Mustafa
Yıldız, KOÜ Tıp Fak, Ruh Sağlığı ve Hastalıkları AD
Öğretim Üyesi, Kocaeli, 11/05/2019
Tolerans sözcüğü Türkçeye 1924’te Fransızcadan geçmiş olup tahammül anlamında
kullanılmaktadır. Latince kaldırmak, taşımak, tartmak anlamındaki tolerare sözcüğünden köken almıştır.
Başkalarının
davranış, düşünce ve değer yargılarının saygıyla karşılanması ve toplumsal
açıdan kabul edilebilir bulunması hoşgörü
(tolerance) olarak nitelenir. Toplumsal
hoşgörü (social tolerance) olarak da bilinen bu kavramın benimsenmesiyle birey
ve topluluklar farklı olanlara saygı duymakla kalmaz aynı zamanda onların kendilerini
ifade etmesine olanak tanır. Özgür ifadenin savunuculuğu toplumsal hoşgörü
içinde olumlu bir tutum olarak ele alınır. Birey ya da toplum her zaman
farklılıkları onaylamak durumunda değildir.

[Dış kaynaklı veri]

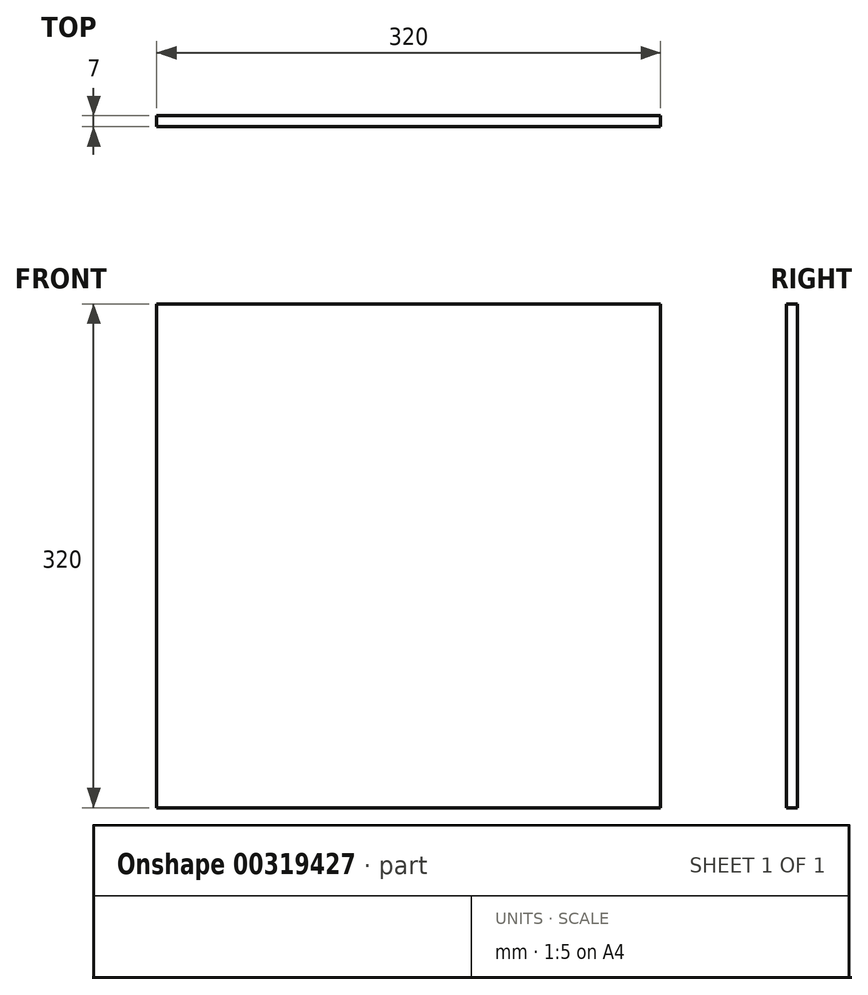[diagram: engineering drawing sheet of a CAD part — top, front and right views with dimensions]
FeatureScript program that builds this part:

Farklı olan kişi, olay, nesne ya da
duruma katlanma söz konusudur. Olumlu ve olumsuz çağrışımlarıyla bu tutumları Türkçede
hoşgörü ve katlanım sözcükleri karşılar. İkinci durum aynı zamanda sıkıntılı,
zorlu, ağrılı, sancılı, istenmedik durumlara katlanma yetisi olarak da ele
alınır. Bireylerin engeller karşısında gösterdiği katlanma gücü engellenme katlanımı (tolerance of frustration), yaşadığı
kaygı ve endişe karşısında gösterdiği katlanma gücü kaygı katlanımı (tolerance of anxiety), belirsizlik karşısında gösterdiği
katlanma gücü belirsizlik katlanımı (tolerance
of uncertainty) olarak nitelenir.
Toplumbilim ve
ruhbilimde hoşgörü ya da katlanım olarak karşılık bulan tolerans sözcüğünün tıptaki uygulamalarda farklı bir karşılığa
gereksinimi olduğunu düşünüyorum.
İlaçların tedavi
edici etkisi genellikle uygun doz aralıklarında aynı şekilde gerçekleşir. Ancak
kimi durumda ilacın etkisine bedenin verdiği tepkide değişiklik olur, dokuların
ilaca duyarlığı giderek azalır ve ilacın etkisi zayıflamaya başlar. Burada
ilacın etkisi karşısında beden dokularında nerdeyse ilaca karşı bir duyarsızlık
oluşmakta, aynı etkiyi sürdürmek için daha fazla ilaca gereksinim doğmaktadır. İlaç
dozu olağan sınırın üstüne çıkmaya, artmaya, katlanmaya başladığı için bu
durumu ilaç katlancı (drug tolerance)
olarak nitelemek uygun olacaktır. İlaç katlancı kimi zaman hızlı (akut) kimi
zaman da uzun bir kullanımdan sonra (süreğen, kronik) ortaya çıkabilir (ivedi katlanç / acute tolerance, süreğen katlanç
/ chronic tolerance).
İlaç ya da alkol ve
madde kullanımlarında hızlı ya da yavaş katlanç gelişimi yanında bir de çapraz katlanç (cross tolerance)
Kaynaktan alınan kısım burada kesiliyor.